EXERCISE INPUTS:

########

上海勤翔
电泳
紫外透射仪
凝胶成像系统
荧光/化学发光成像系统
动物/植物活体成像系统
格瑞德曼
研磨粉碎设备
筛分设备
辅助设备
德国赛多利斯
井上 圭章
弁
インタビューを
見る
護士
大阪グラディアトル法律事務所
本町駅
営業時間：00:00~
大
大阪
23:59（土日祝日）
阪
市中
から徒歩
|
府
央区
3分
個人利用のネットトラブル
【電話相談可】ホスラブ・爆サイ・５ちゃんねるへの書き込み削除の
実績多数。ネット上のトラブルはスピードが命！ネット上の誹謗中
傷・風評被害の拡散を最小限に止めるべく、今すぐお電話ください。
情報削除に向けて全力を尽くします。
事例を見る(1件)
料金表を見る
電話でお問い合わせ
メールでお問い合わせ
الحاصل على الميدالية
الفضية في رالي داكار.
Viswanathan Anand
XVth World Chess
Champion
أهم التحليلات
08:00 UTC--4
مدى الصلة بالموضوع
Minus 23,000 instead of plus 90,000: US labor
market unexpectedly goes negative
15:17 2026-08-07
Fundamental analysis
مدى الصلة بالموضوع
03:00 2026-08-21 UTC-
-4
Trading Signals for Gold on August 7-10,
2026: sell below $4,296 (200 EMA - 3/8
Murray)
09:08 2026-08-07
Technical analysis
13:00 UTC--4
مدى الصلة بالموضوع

########

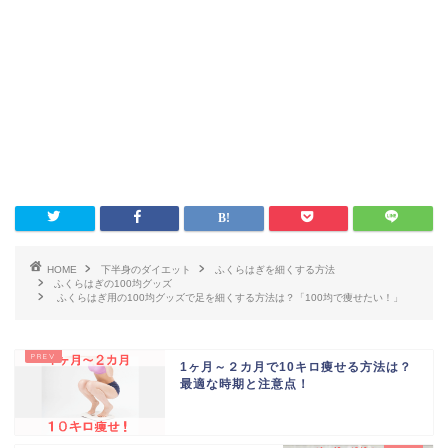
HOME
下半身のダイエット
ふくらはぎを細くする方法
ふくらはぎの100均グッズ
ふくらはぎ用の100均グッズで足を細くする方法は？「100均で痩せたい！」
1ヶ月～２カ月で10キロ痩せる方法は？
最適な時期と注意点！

########

TO DO:
From the lines above, extract every one that contains the string "analysis", and copy each of those lines in full.

YOUR RESPONSE:
Fundamental analysis
Technical analysis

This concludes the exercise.